Since spring, Orion Assembly has built hundreds of pre-production Bolts for captive test fleets that allow engineers to make tweaks before full production begins. They’ve also built cars for GM marketing and some used for autonomous vehicle testing in western states.

GM spent $160 million on new tooling and equipment for the five-seat electric crossover to travel down the same line as the Buick Verano and Chevrolet Sonic.

On a recent visit, two Bolts were among some 100 cars moving down the assembly line in the 4.3-million-square-foot plant. Building a Bolt from start to finish takes three days.

“We’re ramping the plant up to production volume now,” said Josh Tavel, the car’s chief engineer. “Turn the fire hose on. Does it flow?”

And so far, so good, said Orion launch manager Yves Dontigny: “We learn something new every day that we need to improve on.”

Payne: Chevy Bolt has 238-mile range, lots of muscle

Work on the all-electric Chevrolet began more than two years ago. A launch team of fewer than 20 went for several months last year to South Korea, where the Bolt was engineered, so they could prepare the plant. Orion had never built an electric car before, so the team had to help determine where along the assembly line to integrate the 960-pound lithium ion battery supplied by LG Chem from South Korea.

They also are working with new coolant systems for the battery and for the first time in the plant are working with aluminum for the Bolt’s fenders, hood, liftgate and four doors. More than 50 robots were added to complete body work.

With an eye toward quality, GM built bodies of the Bolt — one was covered in small black markings with numbers — for coordinate-measurement machines to precisely measure gaps and fits for the exterior and interior. “It’s a phenomenal tool here to get the level of quality that we’re pushing on this car, to get our gaps right,” Tavel said.

Retail production of the Bolt will begin later this year, though GM has not been specific.

While workers are happy the the new Bolt will be built at Orion, they will lose production of the Buick Verano sedan next month. GM has opted to no longer sell it in the U.S.

And a $245 million investment for an unnamed new vehicle announced in June 2015 would have created 300 jobs, but this year GM announced it would go to its Fairfax Assembly Plant in Kansas City, Kansas.

Orion Assembly also will gain production of the Bolt sibling, the Opel Ampera-e electric vehicle. The Ampera-e will make its world debut this month at the Paris Motor Show. The automaker has said the car will be on sale next year in Europe.

The plant faced closure during GM’s bankruptcy in 2009 when it was idled, but Orion reopened in 2010 after the union agreed to significant labor concessions. A second shift was cut early this year due to slow car sales. The factory, which employs about 950 hourly workers and another 150 or so salaried workers, operates on one shift, five days a week with occasional Saturday work.

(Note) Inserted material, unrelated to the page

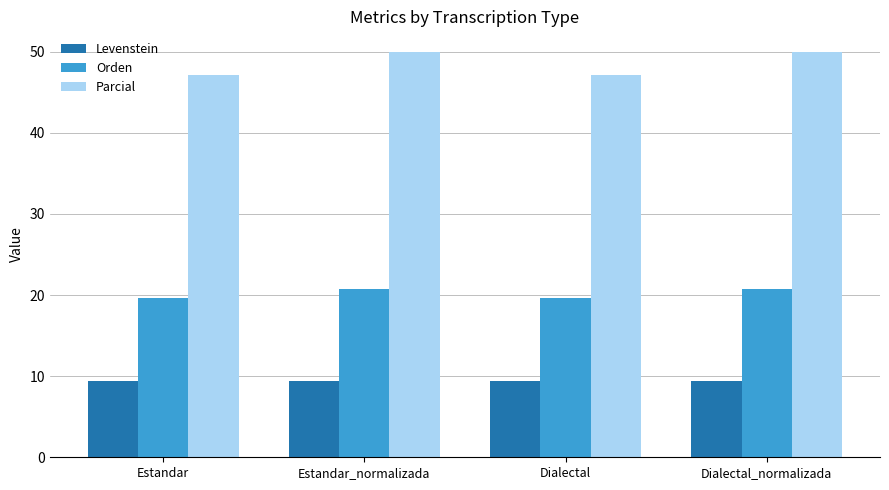

What are all the series names shown in the legend?

Levenstein, Orden, Parcial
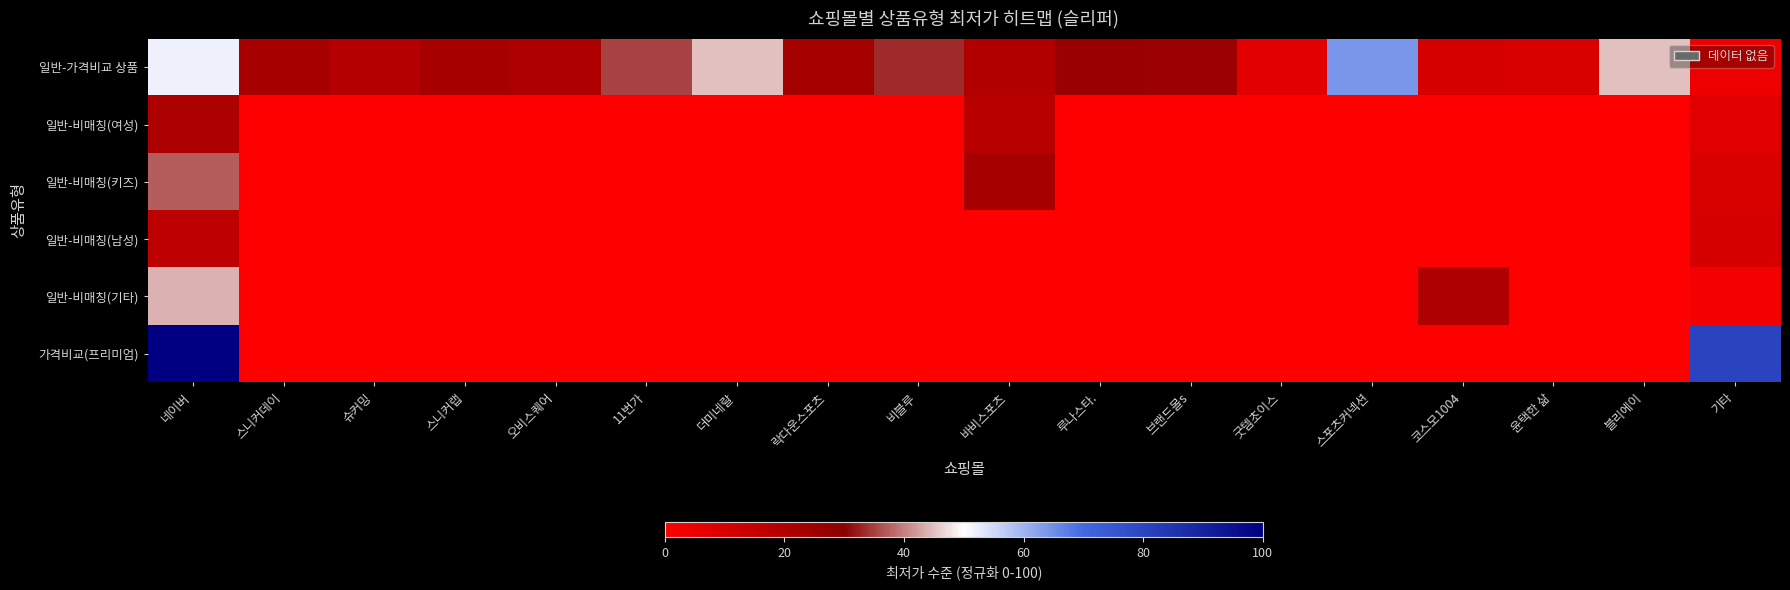

Between 슈커밍 and 11번가, which is larger?

11번가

Orion could add capacity and additional shifts for the Bolt, Pam Fletcher, GM’s executive chief engineer of electrified vehicles and autonomous integration, said in an investors conference last week.

Jeff Schuster, senior vice president of forecasting with LMC Automotive, said the Bolt’s price and electric range are competitive and it will be out ahead of others in the market. It will compete with vehicles such as the Nissan Leaf, BMW i3 and Ford Focus Electric already on sale.

“Unfortunately the market right now, it’s not looking for an electric product,” he said.

LMC Automotive forecasts GM will produce 22,000 Bolts next year at Orion. LMC is forecasting volumes of less than 1,000 a year for the Opel Ampera-e

IHS Markit also forecasts Bolt production at around 22,000 in 2018. It expects Opel Ampera-e production to be a few thousand.